Coffee Cup Menace

Despite its innocent papery appearance, your disposable coffee cup is doing more damage than you might think. The ABC’s War on Waste clearly identified take-away coffee cups as a major sustainability issue. Contrary to common belief, they are not recycled. The plastic lining ensures that they almost never make it to a recycling plant (regardless of what bin you put them in). They don’t biodegrade either, so Australia’s astronomical demand for its daily coffee fix means these cups reach landfill in plague-like proportions. It is estimated that disposable coffee cups are the second largest litter waste product, outdone only by plastic bottles.

One solution stands out as fairly straighforward: BYO cups. The movement is growing in Australia with environmentalists everywhere encouraging co-workers and friends; and some coffee shops offering discounts for customers who bring their own cup. But for those who struggle to remember that cup when they leave the house, there are other options.

Another solution is in-house office coffee. Investing in a good quality office coffee machine can make a huge difference to sustainable office practice.

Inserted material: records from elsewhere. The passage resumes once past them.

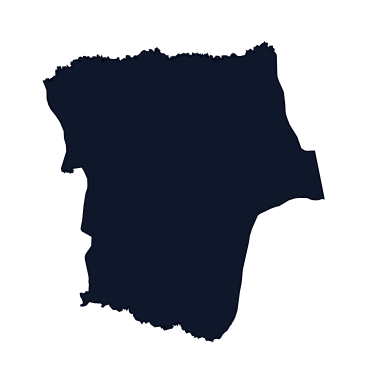 Prang Ku, Si Sa Ket, Thailand (Mercator projection), rotated 261°
{"feature_id": "78962969B23076564972122", "entity_name": "Prang Ku", "entity_type": "district", "adm_level": 2, "iso_a3": "THA", "parent_name": "Thailand", "parent_adm1": "Si Sa Ket", "projection": "mercator", "projection_center": [104.074, 14.846], "detail": "fine", "context": "isolated", "style": "filled", "palette": "ink", "viewbox_px": 384, "rotation_deg": 261, "n_neighbors": 0, "source": "geoboundaries", "source_scale": "gbopen_adm2", "svg_char_len": 5902}
<svg xmlns="http://www.w3.org/2000/svg" viewBox="0 0 384 384"><g transform="rotate(261 192 192)"><path d="M109.9,72.0L108.4,70.4L108.1,69.2L109.2,66.9L109.1,66.0L106.5,65.9L103.2,67.3L99.9,67.7L98.7,67.3L98.0,66.4L97.6,64.6L97.0,64.6L96.6,66.4L97.1,69.8L99.9,72.9L100.0,73.8L97.9,79.2L97.9,81.4L97.3,81.5L97.3,82.4L98.1,82.9L98.0,83.2L97.2,83.4L96.0,86.2L93.6,85.7L93.2,85.1L92.4,86.0L94.1,88.4L94.6,92.4L93.9,93.1L92.4,93.3L88.7,95.8L88.3,96.6L88.4,98.7L85.6,101.7L86.3,104.3L87.9,104.7L88.4,105.3L88.4,106.2L87.1,107.1L87.5,108.9L86.1,109.3L87.5,110.4L88.3,110.4L88.3,110.9L87.2,112.0L84.5,111.7L82.6,112.2L81.7,113.4L81.6,115.8L79.6,116.2L79.7,115.2L79.1,115.1L74.7,116.9L72.9,120.8L70.3,122.0L71.8,123.3L71.8,124.2L72.3,124.9L70.0,126.0L71.2,129.2L69.7,130.6L68.0,131.1L64.8,134.5L65.1,135.3L64.7,138.2L65.1,140.0L62.7,140.8L63.1,141.9L64.1,141.8L64.2,142.9L62.5,143.8L61.9,142.5L61.4,142.5L60.3,143.4L60.8,148.4L61.3,149.1L60.7,150.5L62.0,152.0L62.9,151.0L63.8,151.4L65.0,154.0L64.4,154.6L63.8,153.5L63.4,153.7L63.4,154.8L64.4,155.6L63.0,156.8L65.2,157.7L65.3,158.1L63.5,159.0L64.2,159.8L63.7,160.5L61.3,160.5L60.3,161.5L59.3,161.0L58.1,161.3L57.4,162.1L56.8,164.4L55.2,164.0L54.7,165.0L54.0,164.8L54.4,168.5L50.7,170.0L51.8,171.3L50.8,171.7L50.8,171.2L50.3,171.1L49.0,172.4L48.3,172.3L48.7,174.2L47.9,175.3L46.9,175.6L47.5,176.5L47.2,177.4L48.4,180.0L47.0,180.4L46.7,181.7L45.6,182.8L44.2,182.8L43.3,183.4L43.5,184.8L43.0,185.7L43.7,186.4L42.5,186.8L42.6,188.2L41.4,188.6L41.7,189.2L42.9,189.5L43.8,190.9L43.9,193.9L43.1,195.3L43.2,196.1L44.1,197.5L46.3,198.9L48.3,201.4L50.3,205.0L54.6,208.3L55.3,209.7L56.6,210.0L57.8,211.6L61.7,214.4L68.3,217.7L86.2,223.0L94.7,226.1L107.9,229.5L133.7,239.7L140.0,241.6L147.0,245.1L158.6,252.6L159.9,254.2L160.8,256.6L163.8,266.7L165.0,272.5L165.1,275.5L169.3,286.1L170.3,292.2L170.2,296.7L168.6,305.3L166.3,308.8L165.3,312.0L164.9,315.8L165.5,319.5L164.9,321.2L213.1,319.2L214.0,311.7L214.9,309.3L217.7,306.2L229.9,303.9L242.9,298.4L251.3,296.6L255.7,296.2L264.4,297.1L276.6,297.6L287.8,294.5L293.3,293.7L313.8,296.4L315.1,296.1L317.4,294.9L317.4,294.1L318.6,293.2L319.0,293.3L319.1,294.8L319.9,295.3L320.6,295.0L320.9,293.7L323.3,294.0L323.6,291.5L322.1,290.3L322.4,289.1L325.0,288.7L326.8,289.6L327.3,287.7L328.3,287.1L327.9,286.9L327.2,284.6L325.4,282.1L324.4,281.7L326.2,279.2L325.2,277.9L324.7,276.1L320.3,275.1L323.6,272.0L322.1,269.4L322.7,268.2L321.6,268.4L320.8,267.3L319.2,266.9L318.3,265.6L318.0,261.2L318.4,258.1L321.9,255.1L320.5,254.3L319.5,254.3L319.6,253.5L321.0,253.2L321.7,253.8L322.0,253.4L319.0,250.4L319.6,249.6L319.4,248.5L320.7,247.8L321.3,245.1L320.5,244.2L321.4,243.9L321.3,243.1L320.2,243.7L319.5,242.6L318.9,243.5L318.5,243.3L318.5,241.5L321.5,239.7L321.9,238.3L321.5,238.2L321.0,239.2L320.1,239.6L318.7,238.4L319.5,237.4L321.8,237.5L322.1,237.1L321.0,236.1L320.2,234.3L319.8,234.6L320.4,235.5L319.8,236.3L319.5,235.3L317.9,235.1L319.1,233.9L320.5,233.5L320.4,232.5L322.2,233.1L323.1,232.9L323.6,231.7L323.0,231.6L322.3,230.2L323.0,229.4L324.9,228.9L323.5,228.5L323.4,227.5L325.3,228.1L325.8,227.7L325.6,226.2L324.8,225.7L325.1,224.0L326.1,223.6L324.3,221.7L326.3,221.5L325.8,221.0L326.0,220.0L326.7,220.1L327.9,219.0L327.3,218.3L327.9,216.4L326.8,214.9L328.2,214.9L328.7,214.5L326.8,213.7L326.2,212.5L327.1,211.9L326.5,210.5L326.8,209.6L328.6,210.4L329.5,209.3L328.3,207.0L329.4,206.6L330.0,205.2L329.4,204.4L329.3,202.6L328.2,201.2L329.0,201.2L330.2,200.4L329.1,198.6L328.6,199.2L328.1,199.1L328.0,197.7L327.2,197.0L328.4,196.3L327.8,195.6L328.5,194.4L326.1,194.1L326.5,193.6L328.2,193.7L328.4,192.6L326.6,191.4L326.3,190.8L327.2,188.8L327.9,189.8L328.9,188.9L330.0,189.4L330.4,187.6L332.7,185.7L333.1,183.5L334.8,181.8L335.3,181.6L336.8,182.1L337.4,181.6L336.5,179.0L337.2,178.9L338.8,180.5L339.6,179.8L338.8,178.1L335.0,177.3L336.0,176.5L336.5,174.8L337.5,175.1L338.9,173.6L339.0,172.3L337.7,172.4L336.9,171.3L337.9,168.4L339.1,166.8L338.1,164.3L336.8,163.2L335.1,160.7L334.6,158.8L335.2,157.1L334.8,156.0L334.4,155.9L333.6,157.6L332.3,157.4L333.2,156.2L333.6,154.8L333.5,153.6L334.0,152.2L335.2,151.7L333.9,151.2L336.3,150.5L336.7,148.8L333.5,147.6L333.3,146.7L334.2,145.7L332.9,142.9L332.0,142.1L332.8,140.9L334.6,140.2L335.9,140.4L335.8,139.5L334.7,138.8L334.8,135.3L335.6,132.7L334.7,132.0L338.2,130.2L337.3,129.6L337.6,127.5L336.5,128.1L335.6,127.9L336.4,126.6L335.5,124.6L334.5,124.9L334.5,124.3L335.7,123.5L336.1,124.4L338.0,125.9L337.7,124.5L339.9,123.9L339.0,123.4L339.0,122.3L341.9,120.3L341.7,119.9L340.6,120.1L339.8,119.5L340.8,115.5L339.6,115.3L339.7,114.0L339.0,114.5L338.2,113.5L339.1,112.4L340.5,111.8L340.4,110.6L341.2,111.1L341.8,110.7L341.2,109.0L340.2,109.1L339.8,108.4L342.3,107.8L342.6,106.2L341.0,105.4L342.5,102.7L341.8,101.3L341.1,101.0L338.6,101.9L338.7,100.5L340.4,99.4L340.3,95.7L338.3,94.1L338.9,93.1L337.2,92.6L336.3,93.4L335.1,93.2L333.6,90.8L334.1,89.8L335.8,88.6L334.6,88.3L334.2,86.7L334.4,86.1L335.3,86.3L335.4,84.0L333.6,84.5L333.7,83.5L333.1,82.1L333.4,81.7L336.0,81.5L336.3,80.7L335.9,79.6L336.3,78.9L335.6,78.6L333.7,79.3L331.4,78.9L333.5,77.5L333.6,77.0L332.4,76.5L328.9,76.2L327.4,75.3L327.6,74.1L326.2,73.7L326.9,72.8L325.9,71.6L325.8,70.6L324.5,71.1L324.9,69.4L324.4,69.4L323.8,70.2L323.2,69.7L324.0,67.8L325.0,68.3L326.2,67.8L326.2,65.8L324.6,64.6L324.7,62.8L315.3,64.9L306.6,63.7L300.8,64.4L296.3,65.8L288.8,70.0L281.8,73.2L272.0,75.5L265.0,74.7L257.9,75.5L251.7,74.9L235.4,66.9L232.8,67.2L232.6,68.0L233.6,68.8L231.9,68.8L231.4,69.2L233.0,70.7L233.1,71.3L232.6,71.6L232.0,70.9L231.2,72.1L231.2,74.5L230.1,74.7L230.7,75.9L230.1,76.7L230.2,77.2L232.0,77.9L233.1,76.9L234.2,77.6L234.1,87.3L229.9,89.1L221.6,91.3L214.3,90.4L211.4,89.6L206.9,87.2L195.7,83.6L181.4,79.9L173.3,77.0L172.0,77.0L170.6,77.8L163.7,86.6L154.2,84.7L146.9,77.7L144.6,76.6L141.6,76.4L125.1,77.3L122.0,77.1L119.5,76.4L117.0,76.5L108.9,74.7L109.9,72.0Z" fill="#0f172a" stroke="#020617" stroke-width="1.5"/></g></svg>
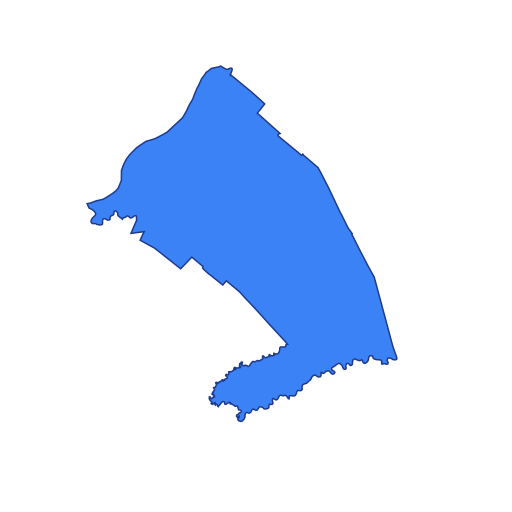 the district of Lavalle, Corrientes, Argentina, rotated 29°
{"feature_id": "61730980B29008980854450", "entity_name": "Lavalle", "entity_type": "district", "adm_level": 2, "iso_a3": "ARG", "parent_name": "Argentina", "parent_adm1": "Corrientes", "projection": "mercator", "projection_center": [-58.887, -29.013], "detail": "fine", "context": "isolated", "style": "filled", "palette": "blue", "viewbox_px": 512, "rotation_deg": 29, "n_neighbors": 0, "source": "geoboundaries", "source_scale": "gbopen_adm2", "svg_char_len": 6145}
<svg xmlns="http://www.w3.org/2000/svg" viewBox="0 0 512 512"><g transform="rotate(29 256 256)"><path d="M429.1,278.3L428.9,277.5L428.2,276.4L419.6,268.8L369.6,217.1L360.5,211.5L343.7,200.4L329.2,190.5L329.3,189.8L322.8,186.7L309.9,177.8L308.9,177.3L286.2,161.0L270.9,150.8L267.3,148.6L248.7,144.8L247.5,144.2L247.3,145.9L217.4,140.3L216.6,139.6L216.4,138.6L217.7,137.2L187.9,130.4L189.9,118.8L185.7,117.7L173.4,114.9L146.5,109.9L146.0,110.5L145.5,110.0L145.5,107.8L144.8,104.4L144.0,103.6L143.4,103.6L142.2,104.5L140.8,106.4L139.5,107.0L138.3,107.2L133.0,107.0L132.1,108.3L126.0,113.6L124.7,116.9L123.3,119.7L123.3,121.6L122.5,127.3L123.1,135.1L123.1,138.2L123.9,145.3L124.6,149.5L124.4,157.0L124.9,163.0L124.8,168.8L124.6,171.1L118.2,190.7L115.6,195.1L110.8,202.3L107.5,205.8L104.3,208.9L100.7,215.8L99.1,219.2L96.5,228.2L95.7,233.6L95.7,237.9L96.1,241.9L96.9,246.5L101.6,255.2L102.6,263.4L101.8,267.2L99.1,273.0L94.8,280.5L89.6,285.1L85.7,289.7L82.9,292.1L86.8,295.0L89.6,294.8L93.3,295.4L95.2,296.6L95.6,297.8L95.6,298.8L94.5,302.2L94.5,304.3L94.8,305.5L95.3,306.3L96.1,306.7L96.9,306.9L97.8,306.7L99.3,305.7L100.4,305.4L101.2,305.6L104.5,304.5L105.6,303.7L106.2,302.7L105.9,301.6L104.8,299.9L104.4,298.6L104.4,297.7L104.8,297.1L105.8,296.6L106.6,296.5L107.5,296.7L108.9,296.5L110.4,295.5L110.5,294.8L110.3,294.1L109.7,293.1L109.7,292.0L109.8,291.2L111.2,289.3L111.3,288.4L110.7,286.9L110.5,285.7L110.9,284.9L111.7,284.5L113.3,285.0L113.9,285.2L114.6,285.9L115.0,287.1L115.6,287.4L117.0,288.0L119.7,288.2L121.3,288.7L121.4,287.1L123.4,284.8L123.6,283.8L124.5,283.1L125.2,283.1L127.2,283.6L128.0,283.5L129.1,282.3L130.2,279.9L130.9,279.2L131.8,279.0L132.5,279.6L133.5,281.7L134.2,282.1L135.7,296.8L146.4,288.9L146.6,293.7L147.0,298.4L163.4,298.3L196.3,303.7L200.4,288.1L214.8,290.9L215.0,292.2L216.5,293.0L222.9,294.5L225.4,294.8L241.0,297.5L242.1,292.1L258.9,295.3L267.4,298.2L281.6,302.7L302.3,309.8L322.7,316.5L326.2,317.9L325.5,318.2L325.2,318.9L325.9,320.8L325.5,321.5L321.6,323.6L321.3,324.5L321.6,325.4L322.0,325.9L322.8,328.7L322.8,329.9L322.4,330.8L322.0,331.3L320.6,332.3L319.6,332.2L318.8,332.4L319.0,333.2L320.0,333.8L319.5,334.7L318.7,335.3L317.8,335.8L315.6,335.7L315.3,336.5L316.6,336.9L315.6,338.3L313.6,340.4L312.6,340.5L311.0,339.8L310.3,340.3L310.6,341.2L311.7,342.4L311.7,343.5L310.9,343.9L310.4,345.3L309.8,346.2L308.0,346.6L306.6,348.8L304.4,349.8L304.0,350.5L303.5,353.7L303.6,354.8L303.2,356.0L302.7,356.4L300.8,356.3L299.5,356.7L299.0,357.6L297.8,358.2L297.1,357.8L296.1,358.2L295.4,357.6L295.3,356.9L295.9,356.5L295.6,355.5L294.8,355.7L294.5,356.3L294.5,357.4L294.0,358.1L294.9,360.3L295.2,360.8L296.3,360.4L296.3,361.3L294.0,363.0L293.0,363.4L293.2,365.0L292.6,365.5L292.0,365.3L292.2,364.6L292.1,363.6L291.4,363.7L291.1,364.3L291.1,365.0L291.9,366.5L291.3,367.4L291.1,368.2L290.2,369.5L289.6,369.6L288.3,370.5L289.4,372.4L289.2,373.5L288.5,373.7L287.8,373.7L287.3,374.2L287.2,375.0L287.6,375.5L288.4,375.4L289.5,375.9L290.0,376.4L289.9,377.2L288.6,378.6L288.3,379.5L288.8,380.1L288.0,381.3L287.4,380.4L286.5,380.5L286.2,381.4L286.0,383.2L285.3,383.3L284.8,384.0L285.1,384.8L284.5,385.3L283.4,385.4L282.6,385.7L282.2,386.2L282.6,386.8L284.0,386.4L283.6,388.1L284.2,390.0L283.8,390.8L283.1,391.1L282.7,391.8L284.6,393.0L284.5,395.3L284.1,396.3L284.8,396.7L285.1,397.4L284.4,398.1L285.2,398.4L286.0,397.9L286.7,397.9L287.1,399.6L287.8,399.5L286.8,401.0L286.6,401.6L286.5,402.4L285.5,402.2L284.0,401.4L283.5,401.9L284.0,403.0L284.8,403.9L285.6,404.4L288.3,405.2L288.8,405.6L288.2,406.6L288.9,406.9L289.8,406.9L290.4,406.0L290.5,404.8L291.2,404.1L291.9,405.7L292.8,406.1L292.9,404.9L294.1,404.8L295.5,406.1L296.2,406.0L296.1,405.1L296.7,402.6L296.9,400.6L297.5,399.6L298.3,399.0L299.2,398.9L299.8,399.4L299.9,400.1L300.4,400.6L301.4,400.5L302.6,398.6L303.0,397.5L303.6,396.8L304.5,396.7L304.8,397.7L305.4,397.8L306.1,397.0L306.9,397.4L308.4,397.1L310.0,397.6L310.8,397.5L311.9,396.4L312.6,396.4L314.7,398.2L315.3,399.0L317.4,398.3L318.5,398.8L318.7,399.8L318.2,400.9L317.5,401.2L317.2,402.3L317.2,403.3L316.3,404.2L316.3,404.9L316.8,405.8L318.2,406.0L319.0,404.2L319.5,404.8L318.9,407.4L320.4,408.4L321.2,408.4L322.9,408.1L323.7,407.5L324.1,406.5L324.6,404.7L324.4,402.0L323.9,401.4L323.0,398.7L323.8,397.3L326.2,396.8L326.8,395.9L327.2,394.7L327.0,393.2L327.2,391.8L328.0,391.2L330.4,391.0L331.5,390.5L331.9,389.4L332.1,386.3L333.6,385.5L335.4,385.2L337.3,385.8L338.3,385.3L340.4,383.5L340.7,382.4L339.6,380.2L339.6,379.4L341.8,378.1L342.2,377.6L342.2,376.4L341.2,375.5L340.2,374.3L339.8,373.0L340.0,372.3L343.3,372.2L344.2,371.0L344.4,369.4L344.2,367.6L344.4,366.5L345.1,365.7L347.5,365.2L348.9,363.7L350.2,363.6L352.3,364.4L353.3,365.1L354.2,364.9L353.4,363.1L353.1,362.2L354.3,361.1L355.6,360.7L357.1,360.0L357.9,359.1L358.0,357.3L357.6,355.3L357.6,353.6L358.8,352.8L360.2,352.3L360.9,351.4L361.0,350.0L360.0,348.9L359.4,347.2L359.3,346.1L359.8,345.0L362.0,342.7L363.1,339.1L363.8,337.8L363.5,335.3L363.9,333.2L364.7,332.0L365.6,331.4L368.6,331.7L369.8,331.2L370.8,330.4L370.9,329.3L369.8,327.1L369.5,326.0L370.2,325.9L370.9,326.2L371.5,326.2L372.2,325.8L372.8,323.8L373.2,323.0L374.6,321.5L375.7,321.2L376.5,321.3L378.7,322.2L380.1,322.3L381.3,321.2L381.5,320.4L381.4,319.5L380.8,319.1L380.2,319.0L377.6,318.8L376.8,318.0L376.6,317.4L376.7,316.5L377.8,314.9L379.4,311.2L380.4,309.7L381.1,309.5L382.1,309.5L384.0,310.0L385.0,310.5L386.2,311.6L387.1,312.1L387.9,312.3L388.8,312.0L389.3,311.4L389.2,310.3L387.9,308.8L387.4,306.9L387.5,306.0L388.0,305.6L389.1,305.3L391.2,306.0L391.9,305.9L392.5,305.3L392.8,304.4L392.7,303.7L391.4,301.1L391.3,299.9L391.7,298.7L392.2,298.2L396.6,297.6L397.9,296.9L398.8,295.5L399.4,295.6L400.5,296.7L401.5,297.3L402.4,297.4L403.0,297.2L403.8,296.5L404.6,294.7L404.8,292.9L403.6,289.5L403.7,288.8L404.2,287.9L405.7,287.1L406.5,287.2L408.2,288.6L409.5,288.7L411.4,288.3L415.4,286.5L416.9,287.1L417.4,287.7L418.1,289.3L418.7,289.5L419.4,288.6L421.0,287.7L422.2,287.5L423.0,287.2L423.6,286.3L423.3,285.3L422.7,284.7L421.3,283.8L420.9,281.9L421.2,281.0L422.1,280.4L424.8,280.1L425.7,280.2L426.8,280.0L428.5,279.0L429.1,278.3Z" fill="#3b82f6" stroke="#1e3a8a" stroke-width="1.5"/></g></svg>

Machines like the Nespresso pod system deliver a quality caffeine fix with a low environmental imprint (Who knew George Clooney was such an environmentalist?). The aluminium coffee pods that Nespresso uses are entirely recyclable, and they make it as easy as possible for you to send them in. When the used coffee pods are returned, 100% of the aluminium is recycled and the used coffee grounds go into compost.

However you decide to tackle it, the hidden menace in your disposable coffee cup doesn’t have to be the end of the story.

A World-First Biofuel Flight

Earlier this year, Qantas pulled off the world’s first dedicated biofuel flight from the USA to Australia. Flight QF96 departed Los Angles on the 28th of Janurary, and landed in Melbourne 15 hours later, saving 18,000kg in carbon emissions.

Qantas’ biofuel of choice is processed from Brassa Carinata (a kind of mustard seed) developed by Agrisoma Biosciences.  The partnership between Qantas and Agrisoma will see both companies work alongside Australian farmers with the aim of growing Australia’s first commercial aviation biofuel seed crop by 2020.

For more information on the historic flight and Qantas’ future plans, check out the article here.

Combining Sustainability and Luxury – Sunrise at 1770

Sunrise at 1770 combines high-end luxury housing with a strong emphasis on sustainability and the conservation of the surrounding nature reserve. The multi-award-winning housing development spans six beaches and 625 hectares along Australia’s stunning eastern coastline, but is more than just a luxury gated community.

While the community offers permanent and holiday residents a slew of state-of-the-art facilities (pools, tennis courts, volleyball courts, and dining pavilions are just a few) it strives to be more than just an idyllic holiday destination.  Sunset at 1770 embraces best environmental practice and excellence in design technology in order to ensure that sustainability remains a foundational goal throughout its design and operation.  It’s exactly the sentiment that the AGDF seeks to foster and support in Australian Development.

For more information and some gorgeous pictures, check out the Sunrise at 1770 website.

The bank that pauses your mortgage whilst you switch to solar

‘The bank that pauses your mortgage whilst you switch to solar…’ Bank Australia. 

We have recently spotted an especially exciting promotion. Bank Australia is encouraging their customers towards sustainability by pausing their home loan repayments while they make the switch to solar power.  An excellent initiative and an exciting sign that big companies are sensing, responding to, and increasingly encouraging a greener & cleaner future.